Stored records
Start of Block
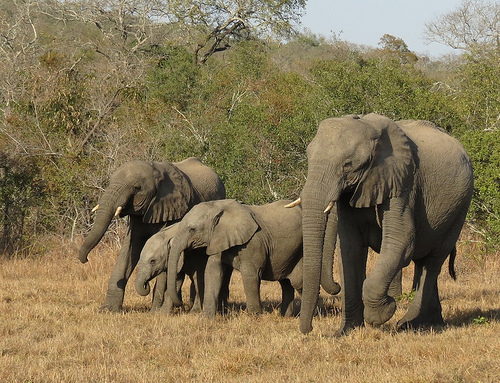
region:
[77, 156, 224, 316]
a grey wrinkly elephant walking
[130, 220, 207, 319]
a grey wrinkly elephant walking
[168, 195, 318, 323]
a grey wrinkly elephant walking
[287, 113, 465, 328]
a grey wrinkly elephant walking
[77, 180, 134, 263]
a long grey wrinkly elephant trunk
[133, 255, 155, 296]
a long grey wrinkly elephant trunk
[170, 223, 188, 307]
a long grey wrinkly elephant trunk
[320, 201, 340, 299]
a long grey wrinkly elephant trunk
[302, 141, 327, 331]
a long grey wrinkly elephant trunk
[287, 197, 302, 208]
a small tusk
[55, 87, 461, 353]
Mother elephant and her babies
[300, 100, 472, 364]
The mother elephant looks in front of her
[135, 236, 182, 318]
Baby elephant curls its trunk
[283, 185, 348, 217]
Elephant has huge tusks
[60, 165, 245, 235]
The elephant has its head raised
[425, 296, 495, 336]
Shadows on the ground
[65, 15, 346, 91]
Large forest in the background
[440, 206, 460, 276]
Elephant has a short tail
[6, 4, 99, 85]
Dead branches near the trees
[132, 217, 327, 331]
The two baby elephants are standing together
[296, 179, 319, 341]
the trunk of an elephant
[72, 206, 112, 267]
the trunk of an elephant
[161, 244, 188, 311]
the trunk of an elephant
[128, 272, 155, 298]
the trunk of an elephant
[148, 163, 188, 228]
an ear of an elephant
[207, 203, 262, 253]
an ear of an elephant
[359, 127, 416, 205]
an ear of an elephant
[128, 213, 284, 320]
two baby elephants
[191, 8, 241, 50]
the branches of a tree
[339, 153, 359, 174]
an eye of an elephant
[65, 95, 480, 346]
four elephants in the savanna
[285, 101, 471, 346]
a big elephant on right side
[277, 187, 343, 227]
two tusks of elephant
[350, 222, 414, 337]
leg of elephant is raised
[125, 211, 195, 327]
a baby elephant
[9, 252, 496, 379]
field is covered with dry grass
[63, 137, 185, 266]
a small elephants with two tusks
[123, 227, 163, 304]
trunk of elephant is fold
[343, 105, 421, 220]
ear of elephant is big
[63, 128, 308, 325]
a baby elephant in middle of two elephants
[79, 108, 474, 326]
Herd of four elephants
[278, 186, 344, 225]
Two white elephant tusks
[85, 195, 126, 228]
Two white elephant tusks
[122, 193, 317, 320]
Two baby elephants walking beside larger ones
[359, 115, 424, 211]
Elephant's large gray ear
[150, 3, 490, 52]
Light blue and gray sky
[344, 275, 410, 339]
Elephant's foot lifted off the ground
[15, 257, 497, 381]
Light brown grass covering the ground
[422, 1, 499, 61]
Tree without leaves in the background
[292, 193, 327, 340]
Long gray elephant trunk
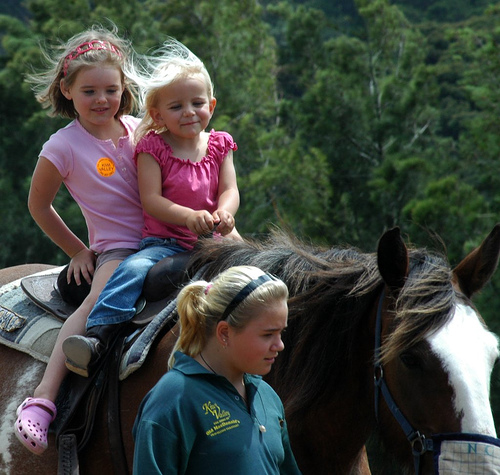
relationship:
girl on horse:
[131, 41, 246, 297] [3, 227, 498, 474]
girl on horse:
[10, 27, 151, 456] [3, 227, 498, 474]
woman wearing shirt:
[123, 264, 306, 474] [125, 352, 303, 470]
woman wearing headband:
[123, 264, 306, 474] [220, 264, 279, 319]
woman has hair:
[123, 264, 306, 474] [164, 264, 292, 366]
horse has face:
[3, 227, 498, 474] [420, 302, 499, 474]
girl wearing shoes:
[131, 41, 246, 297] [59, 327, 112, 379]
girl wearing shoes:
[10, 27, 151, 456] [12, 391, 64, 463]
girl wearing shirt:
[131, 41, 246, 297] [135, 129, 248, 248]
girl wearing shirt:
[10, 27, 151, 456] [41, 114, 154, 249]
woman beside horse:
[123, 264, 306, 474] [3, 227, 498, 474]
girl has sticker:
[10, 27, 151, 456] [95, 154, 118, 178]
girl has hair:
[131, 41, 246, 297] [127, 34, 217, 147]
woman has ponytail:
[123, 264, 306, 474] [166, 275, 216, 369]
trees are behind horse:
[2, 2, 499, 327] [3, 227, 498, 474]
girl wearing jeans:
[131, 41, 246, 297] [84, 235, 183, 346]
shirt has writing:
[125, 352, 303, 470] [201, 400, 241, 437]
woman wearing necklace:
[123, 264, 306, 474] [195, 347, 271, 434]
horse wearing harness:
[3, 227, 498, 474] [368, 281, 499, 472]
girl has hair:
[10, 27, 151, 456] [20, 17, 135, 121]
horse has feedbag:
[3, 227, 498, 474] [416, 428, 493, 474]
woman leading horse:
[123, 264, 306, 474] [3, 227, 498, 474]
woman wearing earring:
[123, 264, 306, 474] [220, 337, 236, 349]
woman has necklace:
[123, 264, 306, 474] [195, 347, 271, 434]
End of Block
> [Directions for this task]: Please quote every one of the items above word for word, leaving out the pictures.

> [Answer to this exercise]:
region:
[77, 156, 224, 316]
a grey wrinkly elephant walking
[130, 220, 207, 319]
a grey wrinkly elephant walking
[168, 195, 318, 323]
a grey wrinkly elephant walking
[287, 113, 465, 328]
a grey wrinkly elephant walking
[77, 180, 134, 263]
a long grey wrinkly elephant trunk
[133, 255, 155, 296]
a long grey wrinkly elephant trunk
[170, 223, 188, 307]
a long grey wrinkly elephant trunk
[320, 201, 340, 299]
a long grey wrinkly elephant trunk
[302, 141, 327, 331]
a long grey wrinkly elephant trunk
[287, 197, 302, 208]
a small tusk
[55, 87, 461, 353]
Mother elephant and her babies
[300, 100, 472, 364]
The mother elephant looks in front of her
[135, 236, 182, 318]
Baby elephant curls its trunk
[283, 185, 348, 217]
Elephant has huge tusks
[60, 165, 245, 235]
The elephant has its head raised
[425, 296, 495, 336]
Shadows on the ground
[65, 15, 346, 91]
Large forest in the background
[440, 206, 460, 276]
Elephant has a short tail
[6, 4, 99, 85]
Dead branches near the trees
[132, 217, 327, 331]
The two baby elephants are standing together
[296, 179, 319, 341]
the trunk of an elephant
[72, 206, 112, 267]
the trunk of an elephant
[161, 244, 188, 311]
the trunk of an elephant
[128, 272, 155, 298]
the trunk of an elephant
[148, 163, 188, 228]
an ear of an elephant
[207, 203, 262, 253]
an ear of an elephant
[359, 127, 416, 205]
an ear of an elephant
[128, 213, 284, 320]
two baby elephants
[191, 8, 241, 50]
the branches of a tree
[339, 153, 359, 174]
an eye of an elephant
[65, 95, 480, 346]
four elephants in the savanna
[285, 101, 471, 346]
a big elephant on right side
[277, 187, 343, 227]
two tusks of elephant
[350, 222, 414, 337]
leg of elephant is raised
[125, 211, 195, 327]
a baby elephant
[9, 252, 496, 379]
field is covered with dry grass
[63, 137, 185, 266]
a small elephants with two tusks
[123, 227, 163, 304]
trunk of elephant is fold
[343, 105, 421, 220]
ear of elephant is big
[63, 128, 308, 325]
a baby elephant in middle of two elephants
[79, 108, 474, 326]
Herd of four elephants
[278, 186, 344, 225]
Two white elephant tusks
[85, 195, 126, 228]
Two white elephant tusks
[122, 193, 317, 320]
Two baby elephants walking beside larger ones
[359, 115, 424, 211]
Elephant's large gray ear
[150, 3, 490, 52]
Light blue and gray sky
[344, 275, 410, 339]
Elephant's foot lifted off the ground
[15, 257, 497, 381]
Light brown grass covering the ground
[422, 1, 499, 61]
Tree without leaves in the background
[292, 193, 327, 340]
Long gray elephant trunk
relationship:
girl on horse:
[131, 41, 246, 297] [3, 227, 498, 474]
girl on horse:
[10, 27, 151, 456] [3, 227, 498, 474]
woman wearing shirt:
[123, 264, 306, 474] [125, 352, 303, 470]
woman wearing headband:
[123, 264, 306, 474] [220, 264, 279, 319]
woman has hair:
[123, 264, 306, 474] [164, 264, 292, 366]
horse has face:
[3, 227, 498, 474] [420, 302, 499, 474]
girl wearing shoes:
[131, 41, 246, 297] [59, 327, 112, 379]
girl wearing shoes:
[10, 27, 151, 456] [12, 391, 64, 463]
girl wearing shirt:
[131, 41, 246, 297] [135, 129, 248, 248]
girl wearing shirt:
[10, 27, 151, 456] [41, 114, 154, 249]
woman beside horse:
[123, 264, 306, 474] [3, 227, 498, 474]
girl has sticker:
[10, 27, 151, 456] [95, 154, 118, 178]
girl has hair:
[131, 41, 246, 297] [127, 34, 217, 147]
woman has ponytail:
[123, 264, 306, 474] [166, 275, 216, 369]
trees are behind horse:
[2, 2, 499, 327] [3, 227, 498, 474]
girl wearing jeans:
[131, 41, 246, 297] [84, 235, 183, 346]
shirt has writing:
[125, 352, 303, 470] [201, 400, 241, 437]
woman wearing necklace:
[123, 264, 306, 474] [195, 347, 271, 434]
horse wearing harness:
[3, 227, 498, 474] [368, 281, 499, 472]
girl has hair:
[10, 27, 151, 456] [20, 17, 135, 121]
horse has feedbag:
[3, 227, 498, 474] [416, 428, 493, 474]
woman leading horse:
[123, 264, 306, 474] [3, 227, 498, 474]
woman wearing earring:
[123, 264, 306, 474] [220, 337, 236, 349]
woman has necklace:
[123, 264, 306, 474] [195, 347, 271, 434]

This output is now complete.